Tolentino Herman D, Matters Michael D, Walop Wikke, Law Barbara, Tong Wesley, Liu Fang, Fontelo Paul, Kohl Katrin, Payne Daniel C
Bacterial Vaccine-Preventable Diseases Branch, Epidemiology and Surveillance Division, National Immunization Program, Centers for Disease Control and Prevention, Atlanta, GA 30333, USA.
BMC Med Inform Decis Mak. 2007 Feb 12;7:3. doi: 10.1186/1472-6947-7-3.
The Institute of Medicine has identified patient safety as a key goal for health care in the United States. Detecting vaccine adverse events is an important public health activity that contributes to patient safety. Reports about adverse events following immunization (AEFI) from surveillance systems contain free-text components that can be analyzed using natural language processing. To extract Unified Medical Language System (UMLS) concepts from free text and classify AEFI reports based on concepts they contain, we first needed to clean the text by expanding abbreviations and shortcuts and correcting spelling errors. Our objective in this paper was to create a UMLS-based spelling error correction tool as a first step in the natural language processing (NLP) pipeline for AEFI reports.
We developed spell checking algorithms using open source tools. We used de-identified AEFI surveillance reports to create free-text data sets for analysis. After expansion of abbreviated clinical terms and shortcuts, we performed spelling correction in four steps: (1) error detection, (2) word list generation, (3) word list disambiguation and (4) error correction. We then measured the performance of the resulting spell checker by comparing it to manual correction.

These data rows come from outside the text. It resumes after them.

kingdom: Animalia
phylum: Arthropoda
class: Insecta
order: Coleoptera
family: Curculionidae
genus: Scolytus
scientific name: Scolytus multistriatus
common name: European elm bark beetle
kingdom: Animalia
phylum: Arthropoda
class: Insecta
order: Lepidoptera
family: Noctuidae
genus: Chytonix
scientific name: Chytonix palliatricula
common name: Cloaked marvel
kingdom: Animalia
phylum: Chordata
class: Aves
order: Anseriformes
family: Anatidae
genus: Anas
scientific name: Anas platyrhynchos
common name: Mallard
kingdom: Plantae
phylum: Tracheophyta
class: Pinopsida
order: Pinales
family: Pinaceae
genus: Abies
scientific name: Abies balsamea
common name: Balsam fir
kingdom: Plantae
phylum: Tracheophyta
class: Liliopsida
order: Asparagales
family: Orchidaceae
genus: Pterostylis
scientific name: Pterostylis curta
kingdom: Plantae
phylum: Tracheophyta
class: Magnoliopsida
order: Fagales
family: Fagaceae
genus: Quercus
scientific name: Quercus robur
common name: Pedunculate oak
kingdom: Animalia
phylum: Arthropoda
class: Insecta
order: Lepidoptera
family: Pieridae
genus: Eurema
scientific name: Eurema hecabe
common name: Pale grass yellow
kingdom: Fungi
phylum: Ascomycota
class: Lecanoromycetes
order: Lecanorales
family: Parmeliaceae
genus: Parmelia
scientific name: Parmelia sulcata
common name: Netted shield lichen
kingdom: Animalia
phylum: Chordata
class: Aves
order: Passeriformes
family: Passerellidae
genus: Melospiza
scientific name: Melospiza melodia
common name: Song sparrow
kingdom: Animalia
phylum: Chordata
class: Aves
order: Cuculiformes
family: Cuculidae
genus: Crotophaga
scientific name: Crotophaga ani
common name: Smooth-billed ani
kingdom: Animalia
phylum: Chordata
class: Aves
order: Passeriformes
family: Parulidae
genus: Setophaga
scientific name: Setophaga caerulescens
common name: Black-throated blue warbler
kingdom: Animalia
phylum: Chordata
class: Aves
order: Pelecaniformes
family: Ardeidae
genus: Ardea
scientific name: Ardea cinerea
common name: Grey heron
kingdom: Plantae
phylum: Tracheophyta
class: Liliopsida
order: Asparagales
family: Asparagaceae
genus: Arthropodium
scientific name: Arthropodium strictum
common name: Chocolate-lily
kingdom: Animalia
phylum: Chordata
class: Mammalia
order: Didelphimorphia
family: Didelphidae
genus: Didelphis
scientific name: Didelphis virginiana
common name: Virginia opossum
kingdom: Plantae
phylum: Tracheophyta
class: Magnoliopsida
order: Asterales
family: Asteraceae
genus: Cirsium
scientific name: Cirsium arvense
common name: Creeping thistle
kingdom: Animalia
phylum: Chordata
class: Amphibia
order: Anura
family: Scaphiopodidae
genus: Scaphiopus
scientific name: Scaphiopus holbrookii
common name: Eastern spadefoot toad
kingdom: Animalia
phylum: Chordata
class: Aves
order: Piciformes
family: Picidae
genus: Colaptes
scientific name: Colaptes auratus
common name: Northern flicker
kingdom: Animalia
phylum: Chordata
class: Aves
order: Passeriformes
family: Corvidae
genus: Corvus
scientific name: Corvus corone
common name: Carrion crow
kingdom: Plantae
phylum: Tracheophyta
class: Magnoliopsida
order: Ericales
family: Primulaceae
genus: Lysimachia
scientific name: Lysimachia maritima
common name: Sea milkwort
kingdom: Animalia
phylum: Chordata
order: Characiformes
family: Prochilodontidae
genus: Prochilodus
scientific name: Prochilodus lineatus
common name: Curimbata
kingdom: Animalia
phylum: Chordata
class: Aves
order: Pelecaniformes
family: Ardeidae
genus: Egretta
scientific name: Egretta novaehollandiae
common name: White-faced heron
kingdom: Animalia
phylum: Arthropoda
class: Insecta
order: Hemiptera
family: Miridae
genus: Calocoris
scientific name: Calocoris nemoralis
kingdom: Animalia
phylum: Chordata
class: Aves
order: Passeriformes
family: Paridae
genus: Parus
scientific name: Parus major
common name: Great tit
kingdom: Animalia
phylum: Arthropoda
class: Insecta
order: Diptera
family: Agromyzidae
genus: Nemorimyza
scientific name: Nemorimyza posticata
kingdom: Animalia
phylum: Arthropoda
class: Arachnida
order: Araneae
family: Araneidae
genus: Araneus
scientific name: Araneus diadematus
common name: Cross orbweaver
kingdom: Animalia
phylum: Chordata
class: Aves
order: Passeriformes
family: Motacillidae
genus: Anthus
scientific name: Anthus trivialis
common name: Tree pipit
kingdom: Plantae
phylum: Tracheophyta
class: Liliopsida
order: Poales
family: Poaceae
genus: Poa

We used 12,056 words to train the spell checker and tested its performance on 8,131 words. During testing, sensitivity, specificity, and positive predictive value (PPV) for the spell checker were 74% (95% CI: 74-75), 100% (95% CI: 100-100), and 47% (95% CI: 46%-48%), respectively.
We created a prototype spell checker that can be used to process AEFI reports. We used the UMLS Specialist Lexicon as the primary source of dictionary terms and the WordNet lexicon as a secondary source. We used the UMLS as a domain-specific source of dictionary terms to compare potentially misspelled words in the corpus. The prototype sensitivity was comparable to currently available tools, but the specificity was much superior. The slow processing speed may be improved by trimming it down to the most useful component algorithms. Other investigators may find the methods we developed useful for cleaning text using lexicons specific to their area of interest.
美国医学研究所已将患者安全确定为医疗保健的关键目标。检测疫苗不良事件是一项有助于患者安全的重要公共卫生活动。来自监测系统的免疫接种后不良事件(AEFI)报告包含可使用自然语言处理进行分析的自由文本成分。为了从自由文本中提取统一医学语言系统(UMLS)概念并根据其中包含的概念对AEFI报告进行分类,我们首先需要通过扩展缩写和简写以及纠正拼写错误来清理文本。本文的目的是创建一个基于UMLS的拼写错误纠正工具,作为AEFI报告自然语言处理(NLP)流程的第一步。
我们使用开源工具开发了拼写检查算法。我们使用去识别化的AEFI监测报告来创建用于分析的自由文本数据集。在扩展缩写的临床术语和简写后,我们分四个步骤进行拼写纠正:(1)错误检测,(2)单词列表生成,(3)单词列表消歧和(4)错误纠正。然后,我们将生成的拼写检查器与人工纠正进行比较,以衡量其性能。
我们使用12,056个单词训练拼写检查器,并在8,131个单词上测试其性能。在测试期间,拼写检查器的敏感性、特异性和阳性预测值(PPV)分别为74%(95%CI:74 - 75)、100%(95%CI:100 - 100)和47%(95%CI:46% - 48%)。
我们创建了一个可用于处理AEFI报告的原型拼写检查器。我们将UMLS专家词典用作词典术语的主要来源,将WordNet词典用作次要来源。我们使用UMLS作为特定领域的词典术语来源,以比较语料库中可能拼写错误的单词。该原型的敏感性与现有工具相当,但特异性要高得多。通过将其精简为最有用的组件算法,可能会提高处理速度。其他研究人员可能会发现我们开发的方法对于使用特定于其感兴趣领域的词典清理文本很有用。